Jeff P. Jones

Listening to Tony Earley in Idaho

Across Lake Pontchartrain, past the curled
carcass of a water moccasin,
the ibis and flamingo marsh,
past tin-roofed, ramshackle,
screenless shacks, she says,

Look. The moon hangs in the bare branches
of the live oak, black tropical sky,
bed the size of a small fiefdom.
Oh sure, the desk clerk says.
Ghosts live everywhere.

My mind goes.
The gleaming bald head,
two points of light like white eyes,
alone onstage but for a grand
piano draped in an olive green cozy.

It was that picture we saw today,
she says. The woman in the silk dress,
white blur against the darker lawn.
By the poster that said,
I got laid in N’Awlins.

Like a petroleum engineer
forced to dowse, he hates felt overshoes,
magnetometers, spectroscopes,
cameras, cheap microphones,
séances, psychics.

That fallen
Southern Baptist twang:
oaks bearded with Spanish moss,
blooming crepe myrtles, cicadas,
parapsychologist in Bermuda shorts.

It’s Chloë, she says, the octoroon
mistress who was tree-hanged for baking
oleander into a cake
fed by the red forkful
to the white daughters.

Have you ever heard children’s laughter
rising up through the woman’s low love
moans in the room where the little
boy said, Make my sisters
get off the ceiling?

Garden dark
snuffs the gleaming eyes
as he calls her name, Chloë…
Chloë…Chloë?…until the cold
becomes the fear becomes the hell-haunted world.

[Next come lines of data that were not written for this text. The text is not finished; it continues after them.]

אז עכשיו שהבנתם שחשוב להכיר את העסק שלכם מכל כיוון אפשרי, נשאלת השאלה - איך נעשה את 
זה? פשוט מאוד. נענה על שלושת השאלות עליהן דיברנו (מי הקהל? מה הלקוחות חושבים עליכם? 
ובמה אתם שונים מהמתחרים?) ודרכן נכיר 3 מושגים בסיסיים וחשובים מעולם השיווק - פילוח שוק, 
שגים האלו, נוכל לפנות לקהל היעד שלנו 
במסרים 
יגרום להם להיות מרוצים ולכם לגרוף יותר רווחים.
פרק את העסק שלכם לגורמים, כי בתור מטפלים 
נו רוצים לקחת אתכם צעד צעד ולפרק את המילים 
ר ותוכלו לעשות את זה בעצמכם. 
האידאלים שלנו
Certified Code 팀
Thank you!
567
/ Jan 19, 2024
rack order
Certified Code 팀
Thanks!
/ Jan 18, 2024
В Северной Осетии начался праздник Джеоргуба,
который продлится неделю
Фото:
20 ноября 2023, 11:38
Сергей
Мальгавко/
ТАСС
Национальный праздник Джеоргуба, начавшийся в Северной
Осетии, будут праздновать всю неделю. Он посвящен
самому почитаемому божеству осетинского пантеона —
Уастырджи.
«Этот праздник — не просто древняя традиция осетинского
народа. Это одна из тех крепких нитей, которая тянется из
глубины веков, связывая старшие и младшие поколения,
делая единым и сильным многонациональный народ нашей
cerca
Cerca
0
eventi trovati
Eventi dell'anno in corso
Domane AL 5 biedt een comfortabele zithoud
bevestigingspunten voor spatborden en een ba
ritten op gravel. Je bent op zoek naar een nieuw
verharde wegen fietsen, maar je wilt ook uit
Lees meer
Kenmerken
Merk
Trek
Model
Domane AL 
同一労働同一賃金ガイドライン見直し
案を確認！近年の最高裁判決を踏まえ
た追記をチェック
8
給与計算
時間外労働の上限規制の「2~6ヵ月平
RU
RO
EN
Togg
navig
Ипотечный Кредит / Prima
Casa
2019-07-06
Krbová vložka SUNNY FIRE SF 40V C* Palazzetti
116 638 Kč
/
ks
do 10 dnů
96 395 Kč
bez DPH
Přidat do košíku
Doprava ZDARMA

Why do southern writers like you
think western writers are morose?
Why is your story chiastic?
What are you writing now?
What age did you start?

Seven. A story about Bigfoot,
but the southeastern Bigfoot, who is
smaller and meaner (than yours).
What does chiastic mean?
Aren’t cowboy songs sad?

But unspoken
until the dark climb through
the old arboretum’s dead trunks
is a question curling toward the silver
spur of a new moon: Do you believe in ghosts?